■ Exercise text ■
Take a look at this guys FreshLookConsulting.com is not in violation, but the .net is, this lawyer is having a field day with this, money in the bank all day long.
Registrar’s need to give the owners right of choice. If not, then someone needs to bring them before a judge perhaps as a class action.
@Acro
“The bottom line: when setting up a business, do it right. If he left the GoDaddy parking page on, it’s a serious example of misjudgment.”
I was about to post the same comment. When you wish to launch a business on a certain domain name, make sure you setup a proper landing page, especially if your TM could be misunderstood.
@ Joe and Acro – it’s ridiculous to think that the everyday domain registrant will know to ask for a coming soon page to be taken down. I also doubt the registrant had any idea that “Fresh Look” was a trademark when he registered the domain.
fresh look contact lens is a prior registration on the principal register in good standing.

■ Excerpted records ■

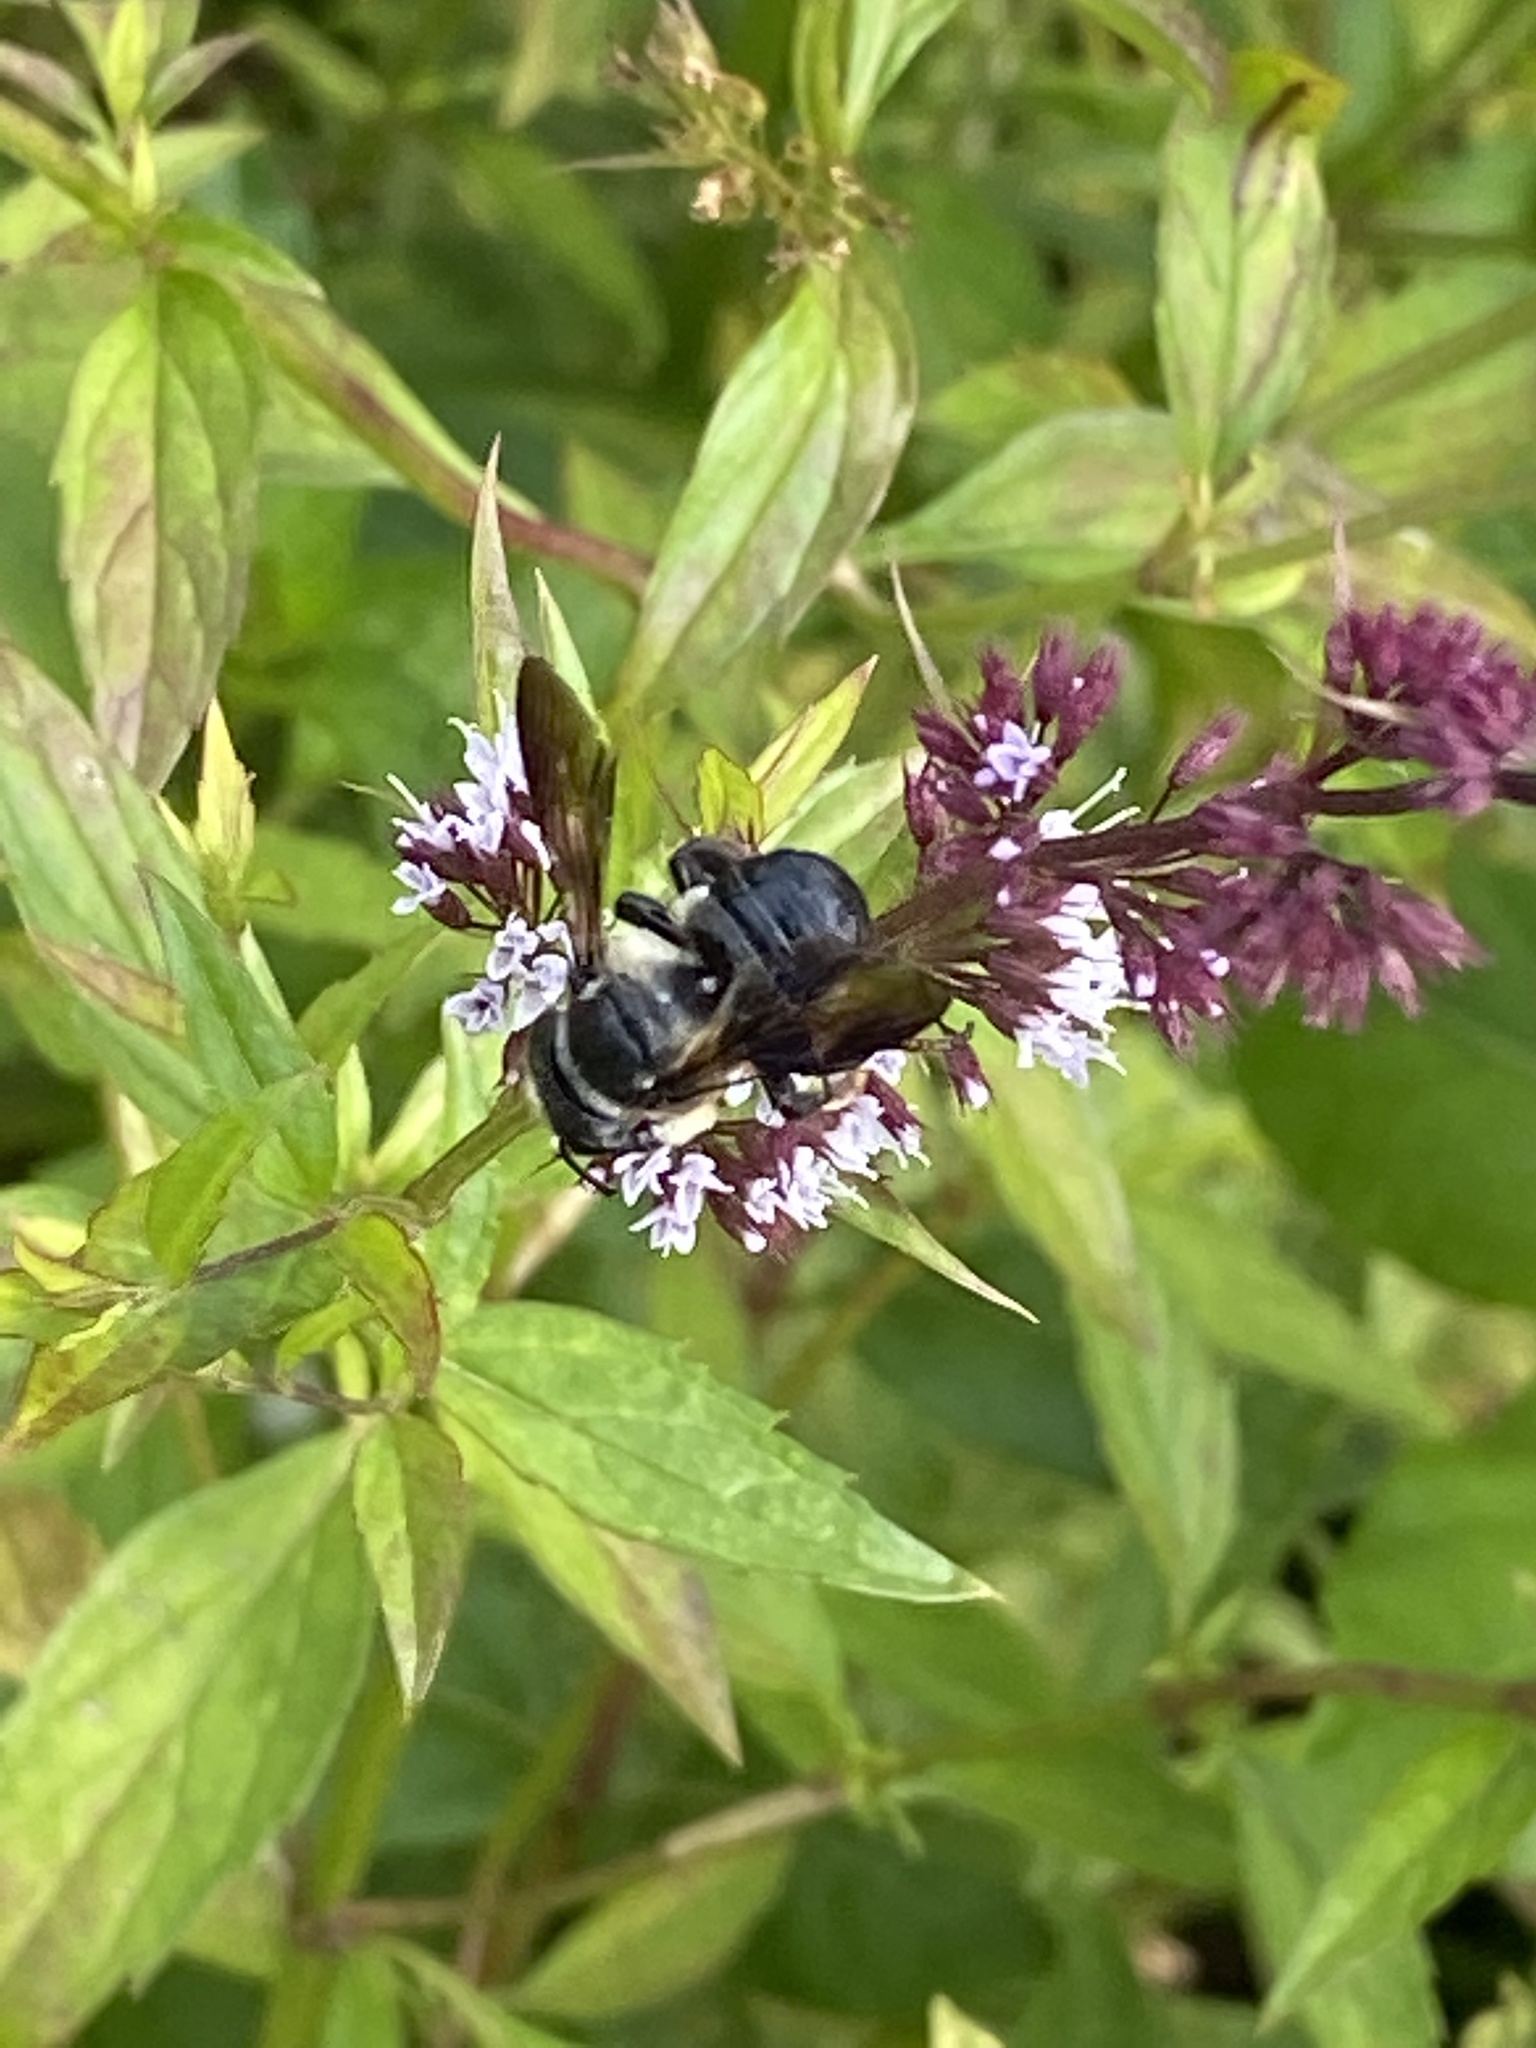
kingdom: Animalia
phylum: Arthropoda
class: Insecta
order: Hymenoptera
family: Megachilidae
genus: Megachile
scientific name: Megachile xylocopoides
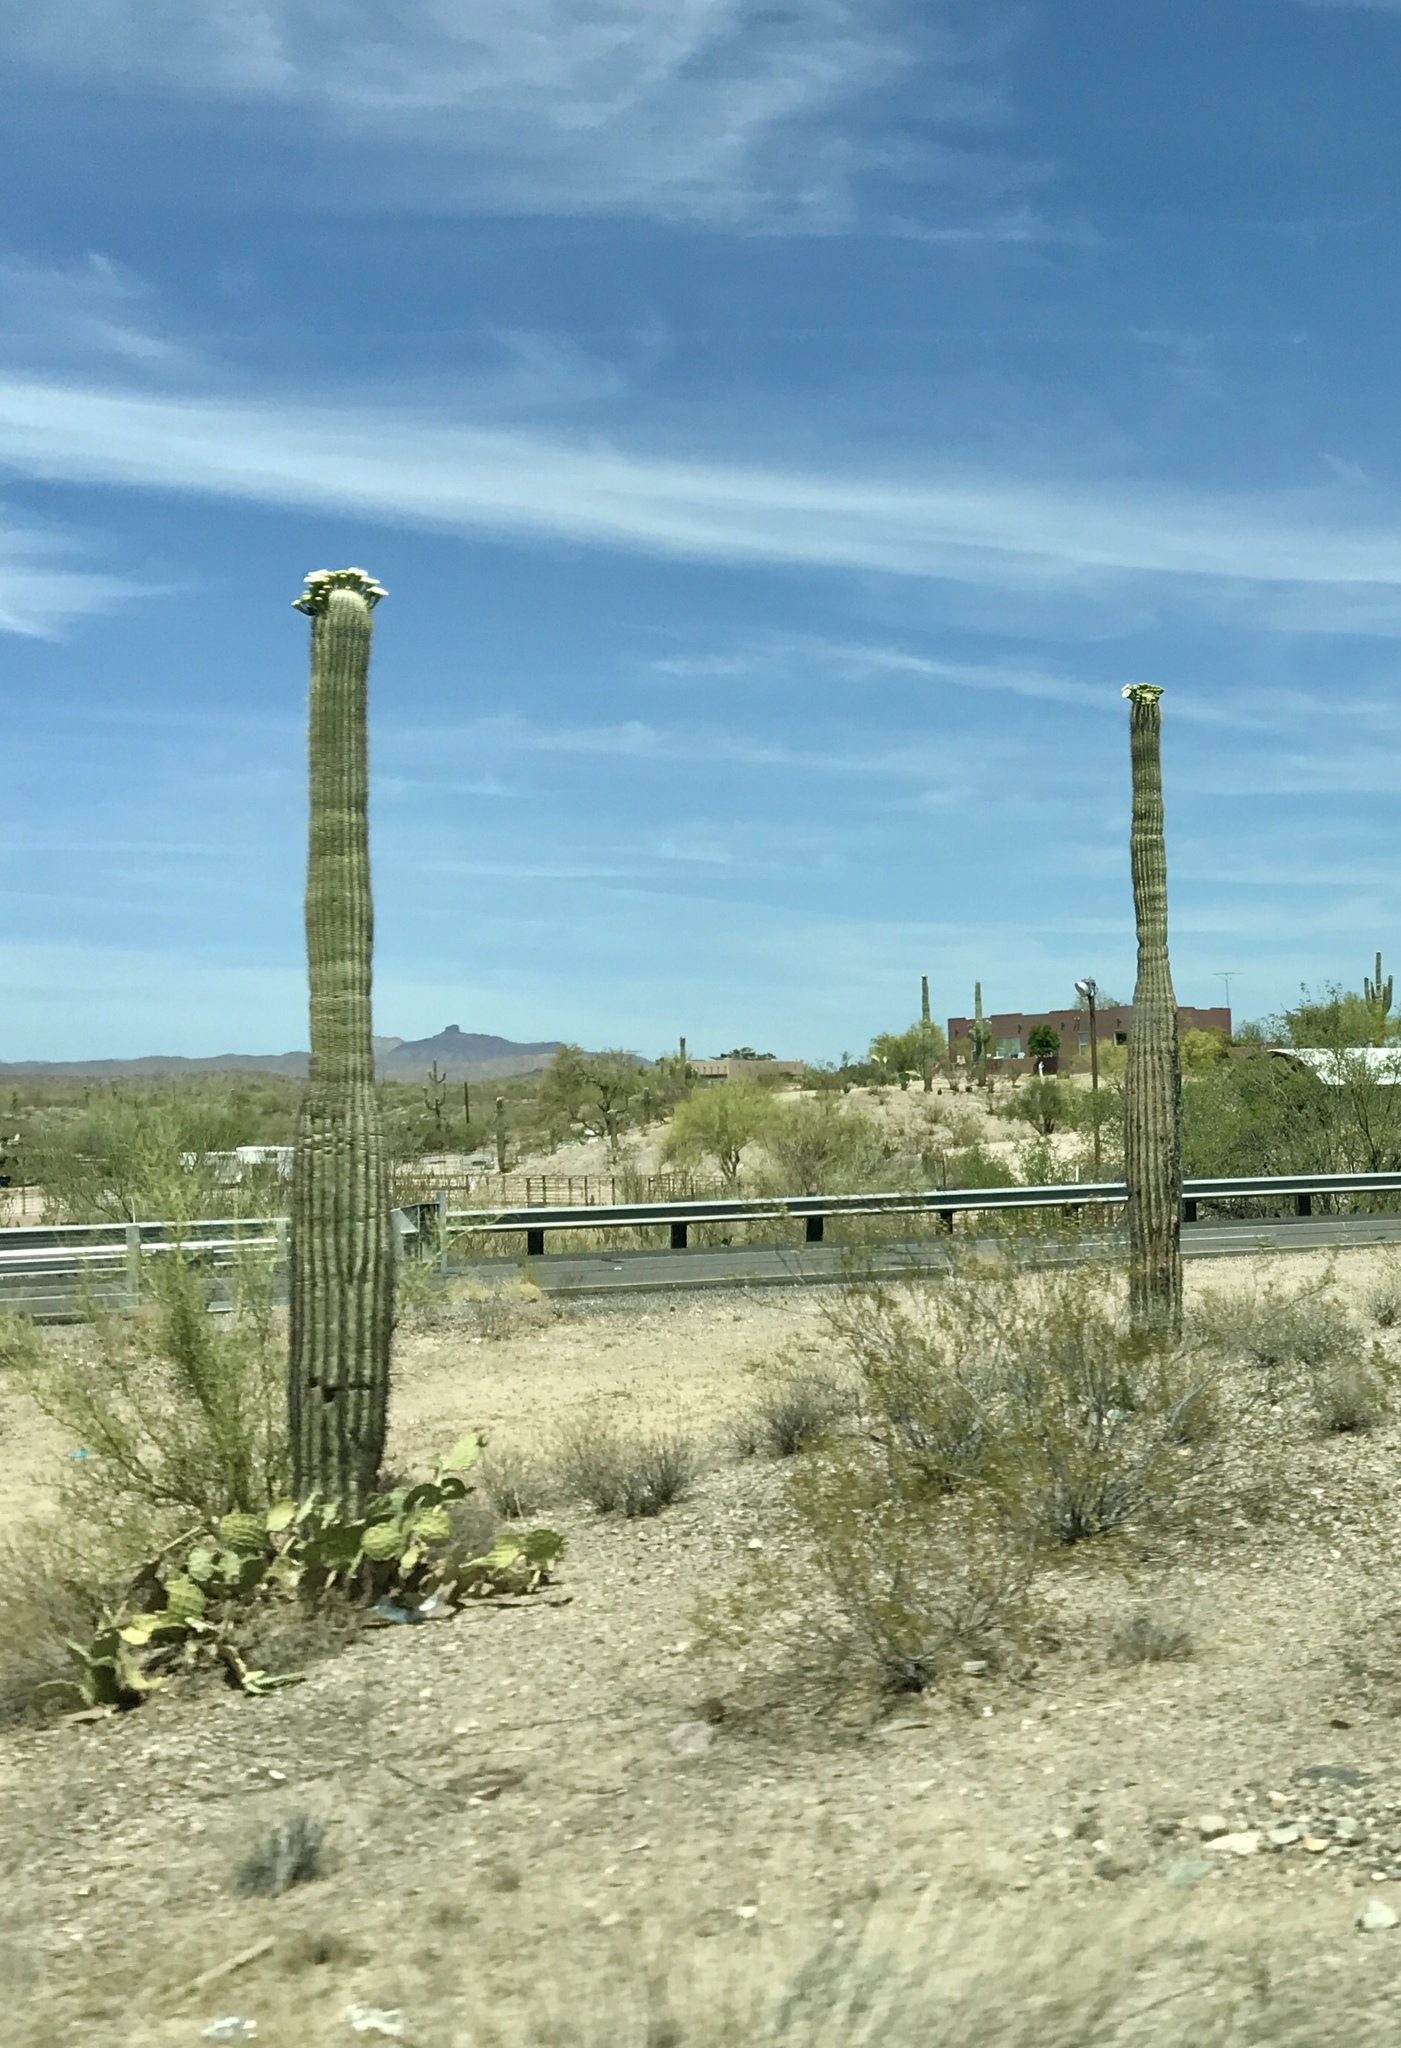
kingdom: Plantae
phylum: Tracheophyta
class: Magnoliopsida
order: Caryophyllales
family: Cactaceae
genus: Carnegiea
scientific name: Carnegiea gigantea
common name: Saguaro
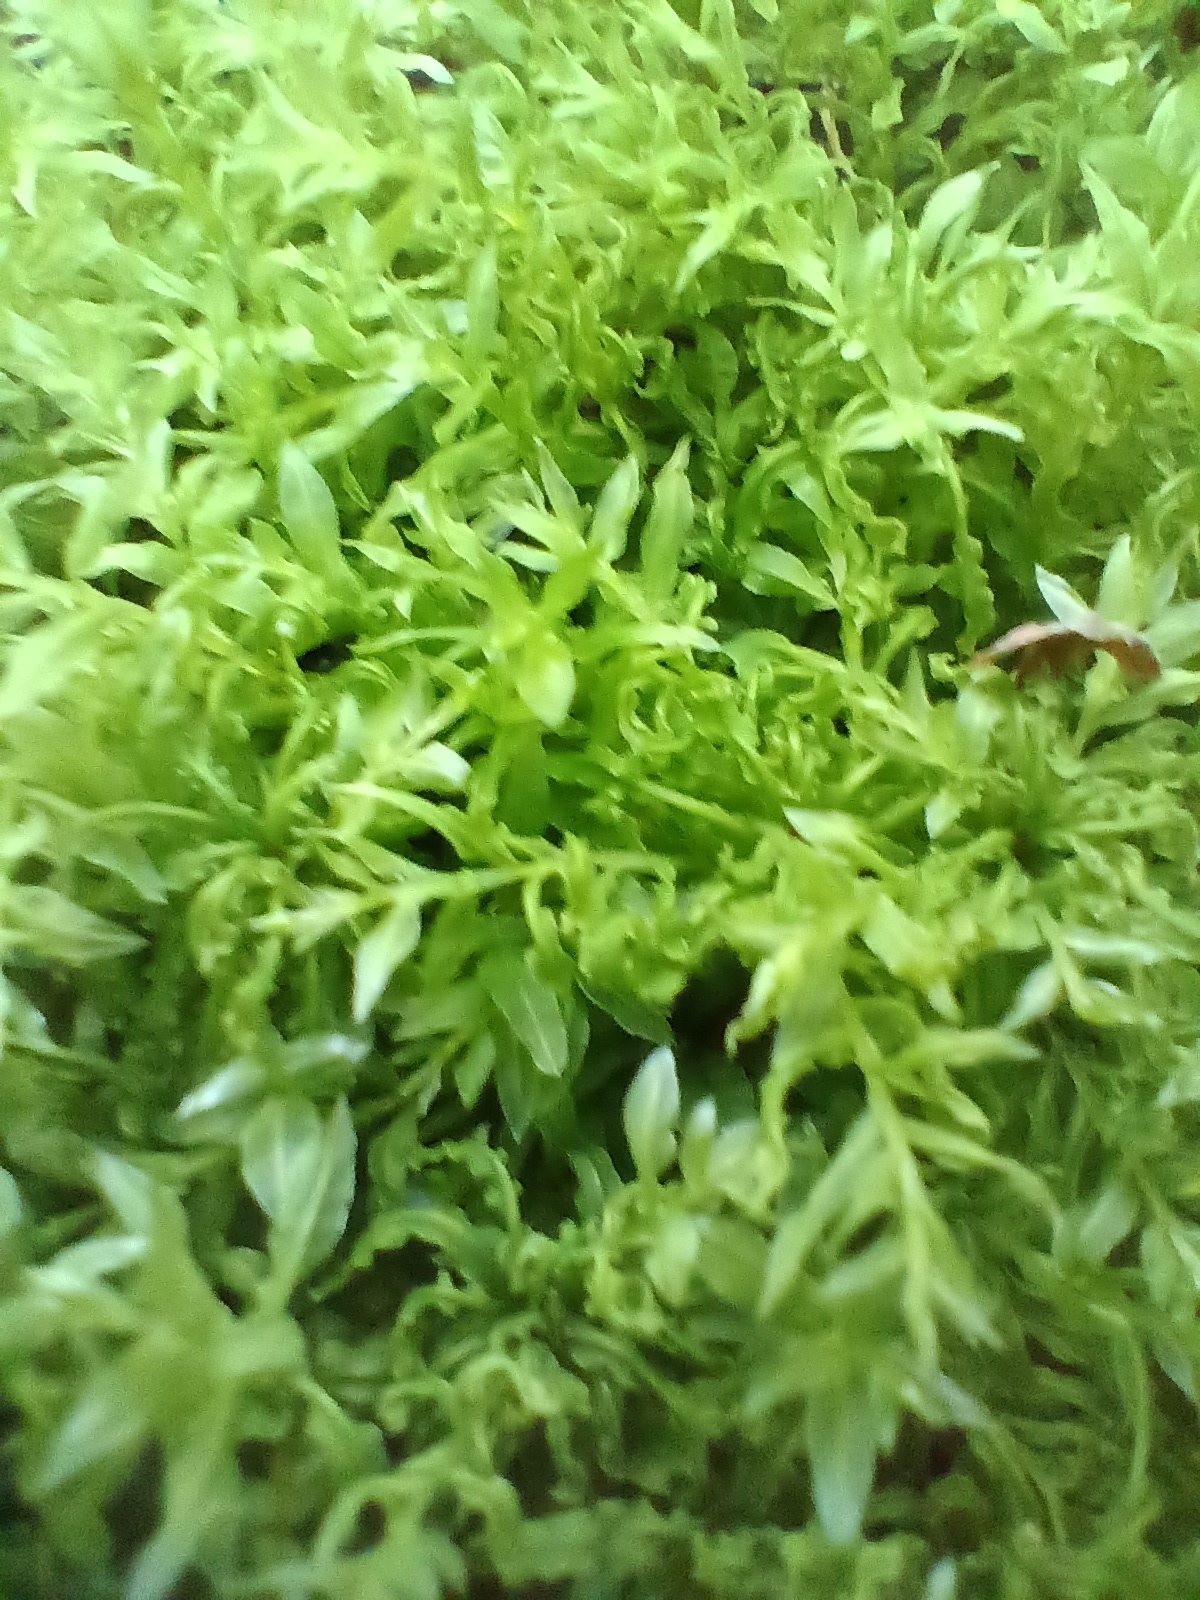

■ Exercise 1 ■
In the comments on the Fresh Look domain dispute, what does the final comment say about fresh look contact lens?
■ Exercise 2 ■
According to the comments on the Fresh Look domain dispute, why does one commenter call it ridiculous to fault the registrant?
■ Exercise 3 ■
Resume the comments on the Fresh Look domain dispute from the point where they stop.
The records play no part in this exercise.

■ Written reply 1 ■
It says fresh look contact lens is a prior registration on the principal register in good standing.

■ Written reply 2 ■
The commenter says the everyday domain registrant would not know to ask for a coming soon page to be taken down. The commenter also doubts the registrant knew "Fresh Look" was a trademark when registering the domain.

■ Written reply 3 ■
fresh look is the exact same words that infringe on an existing mark.consulting is not part of the REQUESTED MARK.
however applied to a different class.
THIS IS A LANHAM VIOLATION. TRADEMEARK ATTORNEYS ARE TRAINED THIS WAY.
Now if the applicant included the word consulting in the mark,domain name and requested a different class. the applicant would have a case. otherwise this case was decided correctly using the lanham act..ugly buy true.This is a good education for domainers.
@Andrew
I don’t agree with the panelist’s decision, but if one wants to setup a business properly, the very first thing he needs to do is a bit of research. After all your company name will be the identity by which you and your business will be recognized in the long (hopefully!) term, so checking if your desired name/TM may somehow interfere with someone else’s should be a pretty natural step.
@ Joe – I’d argue the name doesn’t interfere. He’ll be able to use the ‘fresh look’ name since it’s for something completely different than contact lenses.
@Andrew
Yes, but, as we know, UDRP decisions are not perfect and sometimes are meaningless, especially when cases involve bigger companies and their known brands vs smaller entities (guess which ones will win…).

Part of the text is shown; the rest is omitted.